**Extracted records**
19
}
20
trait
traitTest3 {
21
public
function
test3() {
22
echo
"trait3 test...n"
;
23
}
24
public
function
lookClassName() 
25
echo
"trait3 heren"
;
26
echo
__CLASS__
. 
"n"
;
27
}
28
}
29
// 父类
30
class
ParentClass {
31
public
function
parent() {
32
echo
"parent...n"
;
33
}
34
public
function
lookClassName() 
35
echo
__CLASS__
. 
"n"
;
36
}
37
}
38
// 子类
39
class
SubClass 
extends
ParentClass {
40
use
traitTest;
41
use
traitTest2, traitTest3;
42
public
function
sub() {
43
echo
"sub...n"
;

**What the task requires**
Print every record exactly as it was given.

**Result of the task**
19
}
20
trait
traitTest3 {
21
public
function
test3() {
22
echo
"trait3 test...n"
;
23
}
24
public
function
lookClassName() 
25
echo
"trait3 heren"
;
26
echo
__CLASS__
. 
"n"
;
27
}
28
}
29
// 父类
30
class
ParentClass {
31
public
function
parent() {
32
echo
"parent...n"
;
33
}
34
public
function
lookClassName() 
35
echo
__CLASS__
. 
"n"
;
36
}
37
}
38
// 子类
39
class
SubClass 
extends
ParentClass {
40
use
traitTest;
41
use
traitTest2, traitTest3;
42
public
function
sub() {
43
echo
"sub...n"
;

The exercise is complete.